Une mesure courageuse, saluée par toutes et tous. Ironie du sort, parmi ces élu·es métropolitains se trouvent les mêmes élu·es de la majorité municipale de Saint-Herblain. 

Oui, vous avez bien lu ! À Nantes Métropole, ils votent POUR le congé menstruel. À Saint-Herblain, ils s’y opposent. Pourquoi ? Parce que « la loi ne le permet pas », disent-ils. Comme si cette excuse suffisait à apaiser la douleur des femmes concernées.

Pour rappel, 70% des agent·es de la ville de Saint-Herblain sont des femmes. Beaucoup d’entre elles souffrent chaque mois de douleurs invalidantes liées aux menstruations : endométriose, adénomyose, dysménorrhées… Des termes techniques qui cachent pourtant une réalité brutale : crampes insoutenables, vertiges, nausées, malaises, épuisement.

La souffrance est réelle, elle n’est pas négociable. Mais à Saint-Herblain, il semblerait que cette souffrance soit aussi invisible qu’indigne d’intérêt.

Alors, Messieurs les élus, seriez-vous soudain devenus des juristes intransigeants lorsqu’il s’agit des femmes de Saint-Herblain ? Le risque juridique serait-il plus lourd à porter ici qu’à Nantes Métropole ? À moins que ce ne soit la douleur des femmes qui pèse moins lourd dans vos décisions.

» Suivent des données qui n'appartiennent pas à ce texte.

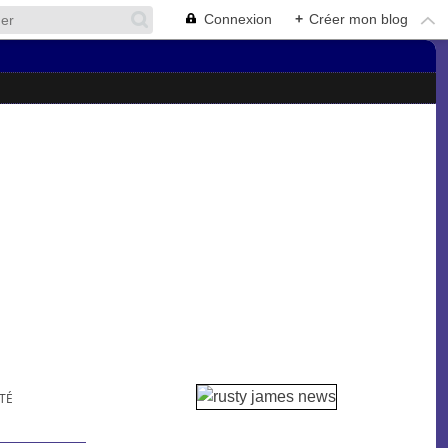
Connexion
+
Créer mon blog
ITÉ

Pendant que la Ville de Nantes fait un pas de géant vers l’égalité en osant expérimenter, Saint-Herblain piétine et se réfugie derrière les textes. 

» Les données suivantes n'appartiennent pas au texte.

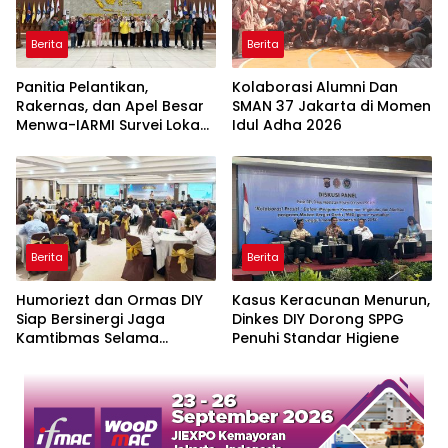
Berita
Berita
Panitia Pelantikan,
Kolaborasi Alumni Dan
Rakernas, dan Apel Besar
SMAN 37 Jakarta di Momen
Menwa-IARMI Survei Lokasi
Idul Adha 2026
di IPDN Jatinangor
Berita
Berita
Humoriezt dan Ormas DIY
Kasus Keracunan Menurun,
Siap Bersinergi Jaga
Dinkes DIY Dorong SPPG
Kamtibmas Selama
Penuhi Standar Higiene
Ramadan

Et pourtant, les textes n’empêchent pas d’innover, d’expérimenter, de prendre soin des agentes. Car rappelons-le : un congé menstruel, c’est un pas vers la reconnaissance de la santé des femmes. C’est une réponse concrète à un tabou qui pèse depuis trop longtemps dans les lieux de travail.

« Ce n’est pas normal d’avoir mal ! » Johanna Rolland, Maire de Nantes et Présidente de Nantes Métropole, ainsi que l’Adjointe au personnel de la Ville de Nantes Aïcha BASSAL l’ont bien compris. Elles ont eu le courage de prendre un risque pour les agentes de la Métropole. 2 jours par mois d’autorisation spéciale d’absence (A.S.A.) vont être désormais ouverts aux agentes souffrant d’endométriose ou de règles douloureuses… 

Peut-être parce qu’une femme comprend mieux qu’un homme ce que signifient avoir ses règles. Peut-être parce qu’une femme sait ce que signifie aller travailler en serrant les dents, en cachant sa douleur. 

À Nantes, ils ont osé. Pourquoi pas à Saint-Herblain ? Prenez vos responsabilités. Prenez le risque de faire avancer l’égalité et le bien-être. La santé des femmes n’est pas à vendre, encore moins à ignorer. Il est temps d’agir.